Librarian

A tool to predict the sequencing library type from the base composition of a supplied FastQ file.

Reads from high throughput sequencing experiments show base compositions that are characteristic for their library type. For example, data from RNA-seq and WGBS-seq libraries show markedly different distributions of G, A, C and T across the reads. Librarian makes use of different composition signatures to predict the library type of a given test sample by comparing it against previously published data sets from mouse and human.

The input to Librarian is just a fastq file, the file which your sequencing provided will have given you. If you have paired end sequencing where you have two fastq files per sample then you use the read1 file.

To help assess the similarity to published data sets, Librarian produces several plots. The examples shown below are

sample	library type
sample 1	ATAC-Seq
sample 2	RNA-Seq
sample 3	Bisulfite(BS)-Seq

Compositions Map

UMAP representation of compositions of published sequencing data. Different library types are indicated by colours. Compositions of test libraries are projected onto the same manifold and indicated by light green circles.

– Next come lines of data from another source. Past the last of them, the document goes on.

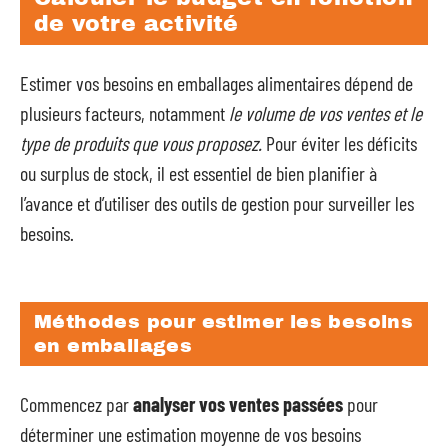
de votre activité
Estimer vos besoins en emballages alimentaires dépend de
plusieurs facteurs, notamment
le volume de vos ventes et le
type de produits que vous proposez.
Pour éviter les déficits
ou surplus de stock, il est essentiel de bien planifier à
l’avance et d’utiliser des outils de gestion pour surveiller les
besoins.
Méthodes pour estimer les besoins
en emballages
Commencez par
analyser vos ventes passées
pour
déterminer une estimation moyenne de vos besoins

Compositions_map-2022-08-15-13-31

Probability Maps

This collection of maps shows the probability of a particular region of the map to correspond to a certain library type. The darker the colour, the more dominated the region is by the indicated library type. The location of test libraries is indicated by a light blue circle.

Probability_maps-2022-08-15-13-31

Prediction Plot

For each projected test library, the location on the Compositions/Probability Map is determined. This plot shows how published library types are represented at the same location.

Prediction_plot-2022-08-15-13-31

How to interpret

Some regions on the map are very specific to a certain library type, others are more mixed. Therefore, for some test libraries the results will be much clearer than for others. The different plots are intended to provide a good overview of how similar the test library is to published data. The cause of any deviations should be inspected; the interpretation will be different depending on how characteristic the composition signature of the library type and how far off the projection of the test sample is.